▸ Problems and tasks
a – Present the stretch of the entries from the line containing "Consider the image. Which object is closer to the camera taking" through the line containing "at coordinates 151,364." as a Markdown table with the columns Row and Line. Number each row and leave out blank lines.
b – Take the forum thread about the fader controller design further from the point where it stops.

▸ Extracted text
I would think about reconsidering those fader caps and use something more like you see on mixer consoles as they are designed to nestle the finger tips and provide some grip so you can move them up and down with ease with a single finger (instead of needing to pinch the fader cap).


----------



## muk (Mar 26, 2022)

Concur with ALittleNightMusic about the fader caps.

Storing three configurations per fader might seem like a great idea. But I have some concerns about it really being practical. In my opinion it would be preferable to be able to switch the assigned channel easily and quickly. And that means seeing which channel is assigned to the faders. Make that assigning a channel as quick as toggling between three stored states, and it would be the more flexible solution. Toggling might be useful, but it makes assigning a fader more complicated. And you have to remember on which of the three faders you stored a certain cc channel. Easier to quickly assign it to one in a second.

Another thing to consider is resolution. If possible please choose a high enough resolution to be able to draw smooth curves, even on quick movements.

Just some input from my side. Your idea looks great @gohrev.


----------



## gohrev (Mar 26, 2022)

ALittleNightMusic said:


> I would think about reconsidering those fader caps and use something more like you see on mixer consoles as they are designed to nestle the finger tips and provide some grip so you can move them up and down with ease with a single finger (instead of needing to pinch the fader cap).


Oh yes, we will be using this one made out of metal:






Once we get to the actual product design stage, we will be able to show a rendering from various angles, so you can see what it will _really_ look like — with proper fader caps and all


----------



## gohrev (Mar 26, 2022)

muk said:


> Storing three configurations per fader might seem like a great idea. But I have some concerns about it really being practical. In my opinion it would be preferable to be able to switch the assigned channel easily and quickly. And that means seeing which channel is assigned to the faders. Make that assigning a channel as quick as toggling between three stored states, and it would be the more flexible solution. Toggling might be useful, but it makes assigning a fader more complicated. And you have to remember on which of the three faders you stored a certain cc channel. Easier to quickly assign it to one in a second.


Yeah, there are pros and cons we need to consider. The original idea of being able to assign a fader with the press of the button still stands. It's easy to implement, the direct control (rather than diving into a midi tool on the computer) feels good… Being able to switch is something we may want to make possible, but it doesn't mean one has to use it. The ability to quickly assign it to whatever channel you want will always be possible, on the fly, at the press of a button.



muk said:


> Another thing to consider is resolution. If possible please choose a high enough resolution to be able to draw smooth curves, even on quick movements.


We are eyeing a 21-bit resolution, as 7-bit generates very visible steps. Even 14 doesn't always cut it, but we will have to go through some trial and error to see if 14 vs 21 makes a significant difference.


----------



## Shredoverdrive (Mar 26, 2022)

▸ Material supplied
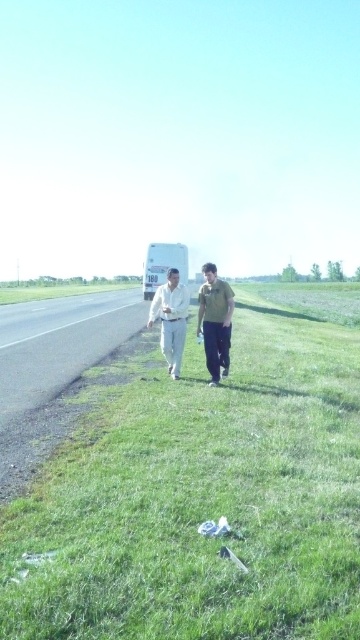
You are standing at the point closest to the white bus with the number 180. Which point, point (x=280, y=300) or point (x=223, y=348), is farther away from you?

Point (x=280, y=300) is farther away from you because it is behind point (x=223, y=348).

You are a gardener who needs to mow the lawn. You see the green grass at center and the asphalt road at left. Which area requires mowing?

The green grass at center requires mowing because it is taller than the asphalt road at left, indicating it needs trimming.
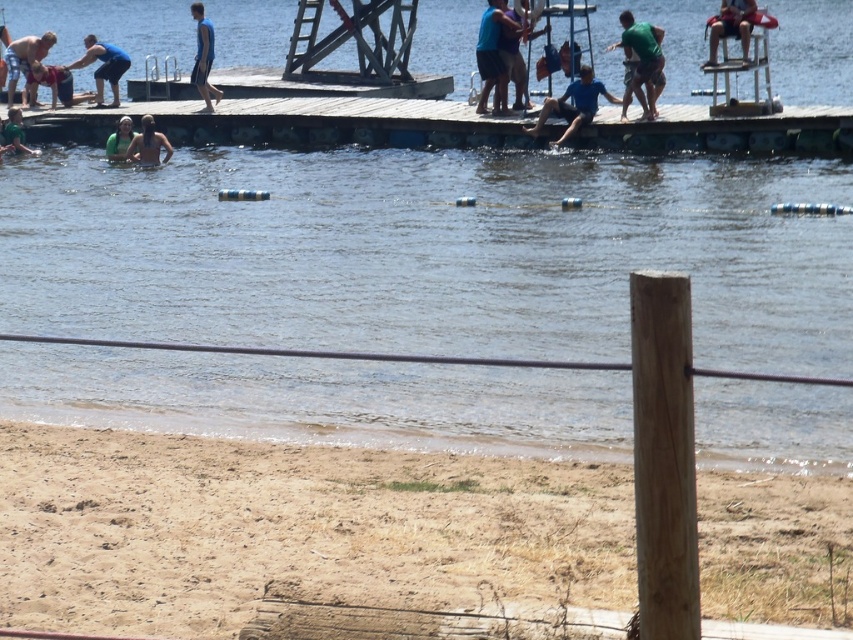
Question: Which point is farther from the camera taking this photo?

Choices:
 (A) (757, 605)
 (B) (202, 4)
 (C) (585, 112)

Answer: (B)

Question: Does blue t-shirt at center have a smaller size compared to blue fabric shirt at upper left?

Choices:
 (A) no
 (B) yes

Answer: (B)

Question: Which object is positioned farthest from the matte blue shorts at left?

Choices:
 (A) blue fabric shirt at upper left
 (B) blue t-shirt at center
 (C) matte blue swimsuit at lower left
 (D) green fabric swimsuit at lower left

Answer: (B)

Question: Which object is the farthest from the green matte shirt at upper center?

Choices:
 (A) matte blue shorts at left
 (B) blue fabric shorts at center

Answer: (A)

Question: Is wooden dock at center below green fabric swimmer at upper left?

Choices:
 (A) no
 (B) yes

Answer: (A)

Question: Is blue fabric shirt at upper left thinner than green fabric swimmer at upper left?

Choices:
 (A) no
 (B) yes

Answer: (A)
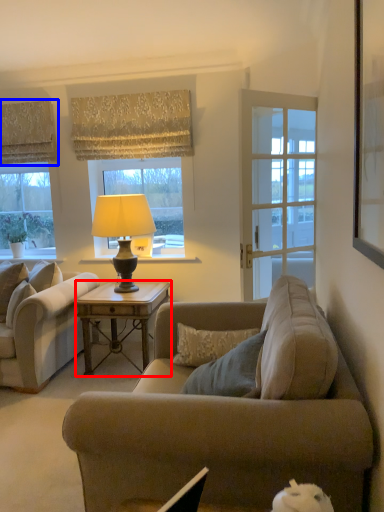
Question: Which point is closer to the camera, desk (highlighted by a red box) or curtain (highlighted by a blue box)?

Choices:
 (A) desk
 (B) curtain

Answer: (A)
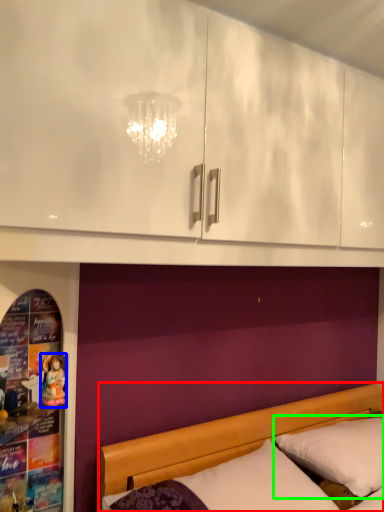
Question: Which object is positioned farthest from bed (highlighted by a red box)? Select from doll (highlighted by a blue box) and pillow (highlighted by a green box).

Choices:
 (A) doll
 (B) pillow

Answer: (A)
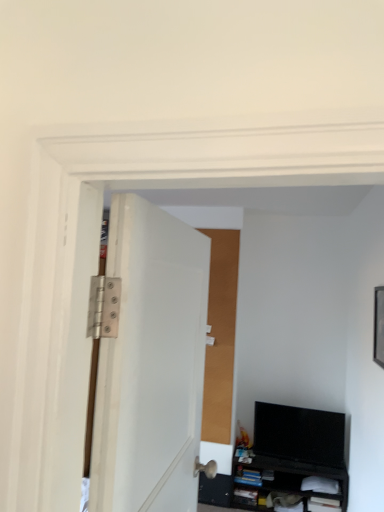
Describe the element at coordinates (151, 364) in the screenshot. I see `white matte door at center` at that location.

Find the location of a particular element. The height and width of the screenshot is (512, 384). black matte cabinet at lower right is located at coordinates (283, 480).

Would you say black glossy tv at lower right is to the left or to the right of white matte door at center in the picture?

In the image, black glossy tv at lower right appears on the right side of white matte door at center.

Who is smaller, black glossy tv at lower right or white matte door at center?

With smaller size is black glossy tv at lower right.

Would you say black glossy tv at lower right is a long distance from white matte door at center?

Yes, black glossy tv at lower right and white matte door at center are located far from each other.

From a real-world perspective, which object rests below the other?

In real-world perspective, black glossy tv at lower right is lower.

Consider the image. Which object is closer to the camera, black matte cabinet at lower right or white matte door at center?

white matte door at center.

Looking at this image, from a real-world perspective, between black matte cabinet at lower right and white matte door at center, who is vertically higher?

From a 3D spatial view, white matte door at center is above.

Based on the photo, from the image's perspective, is black matte cabinet at lower right located above or below white matte door at center?

black matte cabinet at lower right is situated lower than white matte door at center in the image.

Between white matte door at center and black matte cabinet at lower right, which one has larger width?

With larger width is black matte cabinet at lower right.

What's the angular difference between white matte door at center and black matte cabinet at lower right's facing directions?

There is a 90.9-degree angle between the facing directions of white matte door at center and black matte cabinet at lower right.

Which is more to the left, white matte door at center or black matte cabinet at lower right?

From the viewer's perspective, white matte door at center appears more on the left side.

Consider the image. Is white matte door at center far away from black matte cabinet at lower right?

Indeed, white matte door at center is not near black matte cabinet at lower right.

Which of these two, white matte door at center or black glossy tv at lower right, stands taller?

white matte door at center.

Is white matte door at center outside of black glossy tv at lower right?

white matte door at center lies outside black glossy tv at lower right's area.

From the image's perspective, would you say white matte door at center is shown under black glossy tv at lower right?

No.

Which is more to the right, white matte door at center or black glossy tv at lower right?

black glossy tv at lower right.

From a real-world perspective, which is physically above, black matte cabinet at lower right or black glossy tv at lower right?

black glossy tv at lower right.

How different are the orientations of black matte cabinet at lower right and black glossy tv at lower right in degrees?

The facing directions of black matte cabinet at lower right and black glossy tv at lower right are 6.5 degrees apart.

Consider the image. Which object is closer to the camera taking this photo, black matte cabinet at lower right or black glossy tv at lower right?

Positioned in front is black matte cabinet at lower right.

Who is shorter, black matte cabinet at lower right or black glossy tv at lower right?

Standing shorter between the two is black matte cabinet at lower right.

Where is `computer monitor that appears behind the black matte cabinet at lower right`? computer monitor that appears behind the black matte cabinet at lower right is located at coordinates (299, 435).

Is black glossy tv at lower right oriented towards black matte cabinet at lower right?

No.

From a real-world perspective, who is located lower, black glossy tv at lower right or black matte cabinet at lower right?

In real-world perspective, black matte cabinet at lower right is lower.

Where is `door above the black glossy tv at lower right (from a real-world perspective)`? door above the black glossy tv at lower right (from a real-world perspective) is located at coordinates 151,364.

You are a GUI agent. You are given a task and a screenshot of the screen. Output one action in this format:
    pyautogui.click(x=<x>, y=<y>)
    Task: Click on the door on the left side of black matte cabinet at lower right
    
    Given the screenshot: What is the action you would take?
    pyautogui.click(x=151, y=364)

Which object lies nearer to the anchor point black matte cabinet at lower right, black glossy tv at lower right or white matte door at center?

The object closer to black matte cabinet at lower right is black glossy tv at lower right.

Based on the photo, which object lies further to the anchor point white matte door at center, black matte cabinet at lower right or black glossy tv at lower right?

black matte cabinet at lower right.

When comparing their distances from black matte cabinet at lower right, does white matte door at center or black glossy tv at lower right seem closer?

black glossy tv at lower right is closer to black matte cabinet at lower right.

Looking at the image, which one is located further to black glossy tv at lower right, white matte door at center or black matte cabinet at lower right?

white matte door at center is further to black glossy tv at lower right.

Estimate the real-world distances between objects in this image. Which object is further from black glossy tv at lower right, black matte cabinet at lower right or white matte door at center?

Among the two, white matte door at center is located further to black glossy tv at lower right.

Considering their positions, is black glossy tv at lower right positioned closer to white matte door at center than black matte cabinet at lower right?

black glossy tv at lower right is positioned closer to the anchor white matte door at center.

Locate an element on the screen. The width and height of the screenshot is (384, 512). cabinetry between white matte door at center and black glossy tv at lower right from front to back is located at coordinates (x=283, y=480).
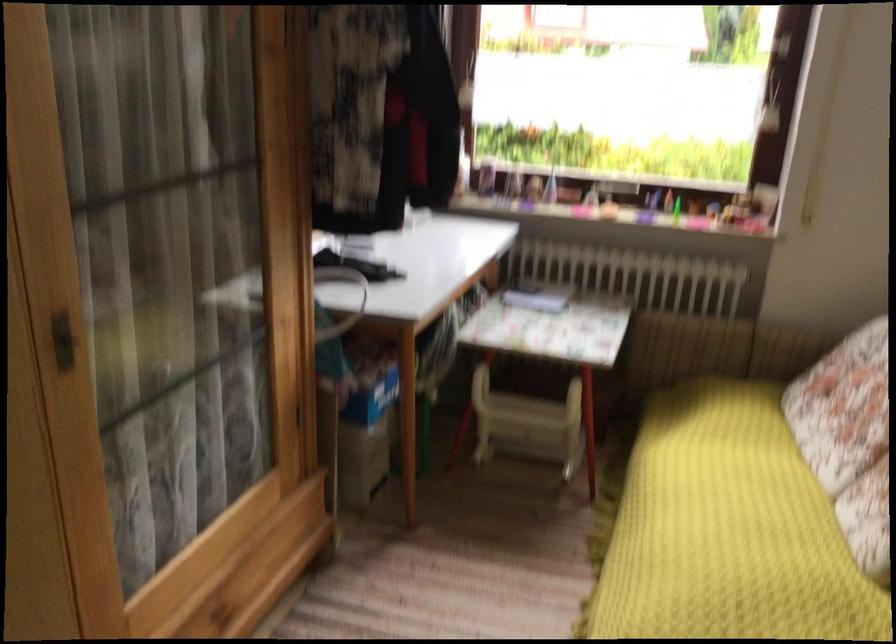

▸ Outputs by task
a –
| Row | Line |
|---|---|
| 1 | Consider the image. Which object is closer to the camera taking this photo, black matte cabinet at lower right or black glossy tv at lower right? |
| 2 | Positioned in front is black matte cabinet at lower right. |
| 3 | Who is shorter, black matte cabinet at lower right or black glossy tv at lower right? |
| 4 | Standing shorter between the two is black matte cabinet at lower right. |
| 5 | Where is `computer monitor that appears behind the black matte cabinet at lower right`? computer monitor that appears behind the black matte cabinet at lower right is located at coordinates (299, 435). |
| 6 | Is black glossy tv at lower right oriented towards black matte cabinet at lower right? |
| 7 | No. |
| 8 | From a real-world perspective, who is located lower, black glossy tv at lower right or black matte cabinet at lower right? |
| 9 | In real-world perspective, black matte cabinet at lower right is lower. |
| 10 | Where is `door above the black glossy tv at lower right (from a real-world perspective)`? door above the black glossy tv at lower right (from a real-world perspective) is located at coordinates 151,364. |

b –
gohrev said:


> Hello everyone,
> 
> my friend (student mechanical engineer) and I have grown frustrated with the lack of simple, affordable, quality midi controllers to drive your CC messages with. He's not a musician nor a composer, but loves anything audio and, of course, especially the mechanics behind it all.
> 
> ...


Not fond of the name. Sisi? https://en.wikipedia.org/wiki/Empress_Elisabeth_of_Austria
It looks good and the price is adequate, though!


----------



## gohrev (Mar 26, 2022)

Shredoverdrive said:


> Not fond of the name. Sisi? https://en.wikipedia.org/wiki/Empress_Elisabeth_of_Austria
> It looks good and the price is adequate, though!


From my OP: 



> As for the name.. CC Fader... Cee-Cee.. SiSi!



It's a little pun in two ways, the second being that my friend is Austrian. So yes… _that_ Sisi.
Also, we wanted a name that's more fun than "XYZ-12 Controller".


----------



## Martin S (Mar 26, 2022)

I agree with keeping it simple: press button (currently selected CC number shows in display) -> move fader to desired CC number -> release button. Done. (I change my faders all the time, so this feature is a must-have)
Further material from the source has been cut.